Written exercise
Arrange the data from the line with "order: Malvales" to the line with "phylum: Bryozoa", both ends included, as a two-column CSV with columns named field and value, one row per line. Put each field's text and its value in its own quoted field, with any line breaks replaced by spaces.

______________________________

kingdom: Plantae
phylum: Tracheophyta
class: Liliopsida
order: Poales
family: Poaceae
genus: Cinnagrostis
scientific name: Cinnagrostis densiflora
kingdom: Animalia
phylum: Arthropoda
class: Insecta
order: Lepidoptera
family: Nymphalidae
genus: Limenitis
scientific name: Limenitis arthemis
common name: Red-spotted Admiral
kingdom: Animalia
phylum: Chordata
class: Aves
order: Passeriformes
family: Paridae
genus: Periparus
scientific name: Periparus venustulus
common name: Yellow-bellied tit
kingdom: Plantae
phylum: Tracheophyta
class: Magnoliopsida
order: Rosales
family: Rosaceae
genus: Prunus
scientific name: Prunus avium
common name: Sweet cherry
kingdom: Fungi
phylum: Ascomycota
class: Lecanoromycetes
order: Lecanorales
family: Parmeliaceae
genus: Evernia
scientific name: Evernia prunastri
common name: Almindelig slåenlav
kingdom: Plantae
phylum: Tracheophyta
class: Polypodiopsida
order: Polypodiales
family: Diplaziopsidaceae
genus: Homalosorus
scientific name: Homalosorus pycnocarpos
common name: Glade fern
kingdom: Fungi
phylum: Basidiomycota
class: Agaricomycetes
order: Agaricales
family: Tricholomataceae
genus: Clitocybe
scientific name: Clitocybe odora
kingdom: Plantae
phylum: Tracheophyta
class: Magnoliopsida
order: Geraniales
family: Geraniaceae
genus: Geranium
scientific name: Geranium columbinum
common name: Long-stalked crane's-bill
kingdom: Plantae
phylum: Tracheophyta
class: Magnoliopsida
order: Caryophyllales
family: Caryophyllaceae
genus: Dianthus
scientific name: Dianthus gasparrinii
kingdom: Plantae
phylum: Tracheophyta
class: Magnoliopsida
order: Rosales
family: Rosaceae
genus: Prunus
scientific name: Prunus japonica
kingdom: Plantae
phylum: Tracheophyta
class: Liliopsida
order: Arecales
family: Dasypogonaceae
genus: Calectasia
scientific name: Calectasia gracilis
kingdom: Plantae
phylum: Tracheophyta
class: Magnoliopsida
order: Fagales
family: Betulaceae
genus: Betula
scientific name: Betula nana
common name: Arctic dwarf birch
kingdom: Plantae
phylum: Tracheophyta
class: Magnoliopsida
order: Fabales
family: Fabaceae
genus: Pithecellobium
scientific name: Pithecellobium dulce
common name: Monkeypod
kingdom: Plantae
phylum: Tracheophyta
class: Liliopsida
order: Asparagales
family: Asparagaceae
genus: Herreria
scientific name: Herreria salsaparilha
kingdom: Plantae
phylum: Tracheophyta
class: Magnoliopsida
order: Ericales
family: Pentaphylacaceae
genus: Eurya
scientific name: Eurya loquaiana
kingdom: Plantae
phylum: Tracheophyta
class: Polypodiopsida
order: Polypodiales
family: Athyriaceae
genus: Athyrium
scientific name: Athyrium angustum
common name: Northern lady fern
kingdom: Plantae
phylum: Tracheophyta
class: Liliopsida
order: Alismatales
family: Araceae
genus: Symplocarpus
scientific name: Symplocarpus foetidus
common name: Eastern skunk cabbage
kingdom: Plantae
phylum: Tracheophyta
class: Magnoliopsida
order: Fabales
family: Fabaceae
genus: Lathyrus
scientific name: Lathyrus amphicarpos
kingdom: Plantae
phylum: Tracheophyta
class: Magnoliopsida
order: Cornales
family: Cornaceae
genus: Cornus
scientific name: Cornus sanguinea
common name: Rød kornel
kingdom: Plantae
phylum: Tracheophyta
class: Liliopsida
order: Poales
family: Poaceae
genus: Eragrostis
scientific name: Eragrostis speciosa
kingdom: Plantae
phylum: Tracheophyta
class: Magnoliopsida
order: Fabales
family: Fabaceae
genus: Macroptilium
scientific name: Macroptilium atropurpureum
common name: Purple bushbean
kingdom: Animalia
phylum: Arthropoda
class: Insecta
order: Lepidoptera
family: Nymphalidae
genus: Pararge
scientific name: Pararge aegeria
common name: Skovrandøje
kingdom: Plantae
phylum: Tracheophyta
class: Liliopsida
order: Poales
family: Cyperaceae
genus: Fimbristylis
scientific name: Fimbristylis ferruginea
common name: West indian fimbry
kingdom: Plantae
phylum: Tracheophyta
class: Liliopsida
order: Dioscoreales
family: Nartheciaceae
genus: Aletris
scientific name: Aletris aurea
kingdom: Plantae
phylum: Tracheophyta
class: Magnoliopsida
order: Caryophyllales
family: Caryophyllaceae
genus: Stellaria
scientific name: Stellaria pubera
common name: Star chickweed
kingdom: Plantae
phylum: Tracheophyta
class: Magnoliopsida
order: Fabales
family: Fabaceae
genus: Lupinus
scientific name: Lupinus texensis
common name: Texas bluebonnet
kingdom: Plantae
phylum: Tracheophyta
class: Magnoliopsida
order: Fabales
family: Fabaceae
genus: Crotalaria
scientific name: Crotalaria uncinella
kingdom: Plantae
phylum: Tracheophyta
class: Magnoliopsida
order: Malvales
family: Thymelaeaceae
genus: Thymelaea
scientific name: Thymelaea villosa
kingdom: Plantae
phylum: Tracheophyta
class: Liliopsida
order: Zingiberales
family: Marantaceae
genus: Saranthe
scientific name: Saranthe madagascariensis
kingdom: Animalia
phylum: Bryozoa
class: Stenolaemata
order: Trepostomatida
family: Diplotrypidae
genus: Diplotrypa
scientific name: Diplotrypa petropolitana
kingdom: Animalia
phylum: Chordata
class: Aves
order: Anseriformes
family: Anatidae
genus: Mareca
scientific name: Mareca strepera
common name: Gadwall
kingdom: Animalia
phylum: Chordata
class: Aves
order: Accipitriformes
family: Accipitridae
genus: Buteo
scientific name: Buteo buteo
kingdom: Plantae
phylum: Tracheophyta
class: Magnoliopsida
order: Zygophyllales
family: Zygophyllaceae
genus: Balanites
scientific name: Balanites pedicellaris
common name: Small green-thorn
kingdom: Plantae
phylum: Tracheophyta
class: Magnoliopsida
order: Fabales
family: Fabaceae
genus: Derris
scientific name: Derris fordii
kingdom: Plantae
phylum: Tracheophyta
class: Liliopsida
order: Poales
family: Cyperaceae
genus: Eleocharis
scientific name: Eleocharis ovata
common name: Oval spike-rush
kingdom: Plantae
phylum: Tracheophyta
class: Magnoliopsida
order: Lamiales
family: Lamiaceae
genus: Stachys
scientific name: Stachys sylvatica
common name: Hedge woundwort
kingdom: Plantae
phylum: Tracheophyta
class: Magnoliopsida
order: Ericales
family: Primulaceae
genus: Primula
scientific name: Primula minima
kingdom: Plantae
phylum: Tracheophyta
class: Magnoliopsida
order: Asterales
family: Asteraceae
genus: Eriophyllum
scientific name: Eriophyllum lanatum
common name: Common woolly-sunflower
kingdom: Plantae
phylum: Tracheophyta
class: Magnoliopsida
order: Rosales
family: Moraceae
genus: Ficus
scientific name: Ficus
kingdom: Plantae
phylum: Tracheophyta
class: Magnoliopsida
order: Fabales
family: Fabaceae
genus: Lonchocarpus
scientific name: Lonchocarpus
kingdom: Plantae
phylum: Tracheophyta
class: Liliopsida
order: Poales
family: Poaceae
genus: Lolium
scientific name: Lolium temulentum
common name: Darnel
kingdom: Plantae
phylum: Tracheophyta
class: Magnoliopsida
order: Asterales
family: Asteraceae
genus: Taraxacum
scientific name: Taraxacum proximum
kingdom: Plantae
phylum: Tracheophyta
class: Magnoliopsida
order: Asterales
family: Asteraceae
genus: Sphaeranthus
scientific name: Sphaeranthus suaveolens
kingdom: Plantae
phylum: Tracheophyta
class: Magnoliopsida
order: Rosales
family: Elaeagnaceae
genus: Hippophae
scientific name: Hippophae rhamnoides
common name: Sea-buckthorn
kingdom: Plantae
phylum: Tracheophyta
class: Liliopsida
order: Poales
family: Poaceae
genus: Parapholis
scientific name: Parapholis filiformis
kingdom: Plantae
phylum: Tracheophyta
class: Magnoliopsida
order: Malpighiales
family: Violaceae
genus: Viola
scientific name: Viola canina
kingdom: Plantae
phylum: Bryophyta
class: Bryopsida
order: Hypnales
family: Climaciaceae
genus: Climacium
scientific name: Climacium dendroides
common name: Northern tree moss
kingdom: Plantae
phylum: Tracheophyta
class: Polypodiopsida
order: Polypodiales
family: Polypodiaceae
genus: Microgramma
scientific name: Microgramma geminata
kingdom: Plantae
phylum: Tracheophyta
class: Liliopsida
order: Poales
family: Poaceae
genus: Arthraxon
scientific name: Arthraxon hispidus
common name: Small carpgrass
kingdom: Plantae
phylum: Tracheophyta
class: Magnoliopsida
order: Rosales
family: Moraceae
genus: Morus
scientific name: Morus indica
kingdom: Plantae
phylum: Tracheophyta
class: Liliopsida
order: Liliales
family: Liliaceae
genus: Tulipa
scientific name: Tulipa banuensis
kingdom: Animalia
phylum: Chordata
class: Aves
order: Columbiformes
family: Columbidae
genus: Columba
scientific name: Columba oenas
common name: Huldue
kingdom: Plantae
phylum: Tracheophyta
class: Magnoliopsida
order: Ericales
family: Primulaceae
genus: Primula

______________________________

Finished task
field,value
"order:","Malvales"
"family:","Thymelaeaceae"
"genus:","Thymelaea"
"scientific name:","Thymelaea villosa"
"kingdom:","Plantae"
"phylum:","Tracheophyta"
"class:","Liliopsida"
"order:","Zingiberales"
"family:","Marantaceae"
"genus:","Saranthe"
"scientific name:","Saranthe madagascariensis"
"kingdom:","Animalia"
"phylum:","Bryozoa"